(TASK BRIEF): In the data below, find the line that contains "meant to bind." and the line that contains "cholesterol, proteins, and". Copy both, plus every line between them, exactly.
+++ DATA FOR REVIEW
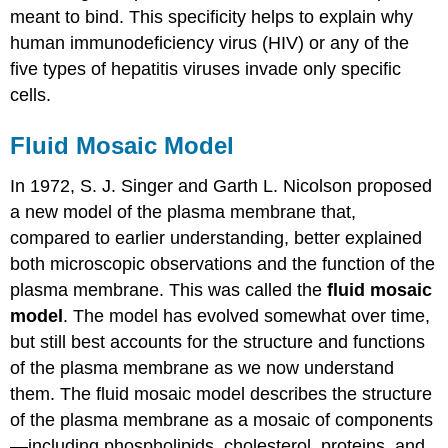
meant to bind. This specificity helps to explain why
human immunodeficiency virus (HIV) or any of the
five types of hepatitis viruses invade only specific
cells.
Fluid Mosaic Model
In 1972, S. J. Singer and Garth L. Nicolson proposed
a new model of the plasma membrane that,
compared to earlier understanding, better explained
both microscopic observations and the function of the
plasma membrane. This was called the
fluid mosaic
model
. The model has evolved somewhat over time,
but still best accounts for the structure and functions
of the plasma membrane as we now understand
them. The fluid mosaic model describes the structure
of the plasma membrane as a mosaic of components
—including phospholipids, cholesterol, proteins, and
++++++
+++ DATA FOR REVIEW
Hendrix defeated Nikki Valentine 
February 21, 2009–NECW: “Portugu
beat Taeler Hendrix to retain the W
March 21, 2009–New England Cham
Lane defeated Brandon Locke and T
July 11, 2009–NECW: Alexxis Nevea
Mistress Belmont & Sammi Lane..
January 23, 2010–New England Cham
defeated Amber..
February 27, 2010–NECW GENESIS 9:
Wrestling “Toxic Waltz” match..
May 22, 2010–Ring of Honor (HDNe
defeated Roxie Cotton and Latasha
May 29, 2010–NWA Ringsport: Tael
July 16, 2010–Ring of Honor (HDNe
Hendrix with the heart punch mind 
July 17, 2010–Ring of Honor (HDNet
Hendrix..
++++++
+++ DATA FOR REVIEW
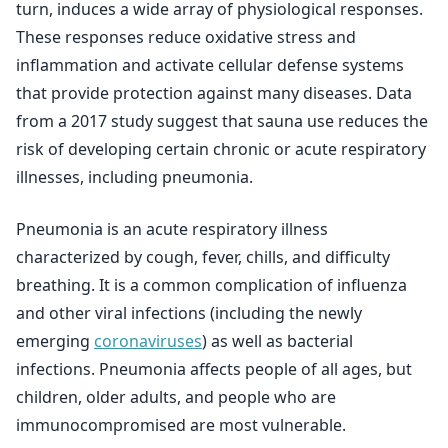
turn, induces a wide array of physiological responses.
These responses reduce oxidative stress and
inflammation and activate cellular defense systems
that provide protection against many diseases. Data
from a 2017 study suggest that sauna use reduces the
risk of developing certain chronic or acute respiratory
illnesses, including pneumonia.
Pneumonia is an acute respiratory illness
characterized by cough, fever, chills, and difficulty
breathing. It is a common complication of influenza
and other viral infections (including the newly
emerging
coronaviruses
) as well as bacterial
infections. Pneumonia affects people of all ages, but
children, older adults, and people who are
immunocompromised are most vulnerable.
++++++
(WRITTEN SOLUTION):
meant to bind. This specificity helps to explain why
human immunodeficiency virus (HIV) or any of the
five types of hepatitis viruses invade only specific
cells.
Fluid Mosaic Model
In 1972, S. J. Singer and Garth L. Nicolson proposed
a new model of the plasma membrane that,
compared to earlier understanding, better explained
both microscopic observations and the function of the
plasma membrane. This was called the
fluid mosaic
model
. The model has evolved somewhat over time,
but still best accounts for the structure and functions
of the plasma membrane as we now understand
them. The fluid mosaic model describes the structure
of the plasma membrane as a mosaic of components
—including phospholipids, cholesterol, proteins, and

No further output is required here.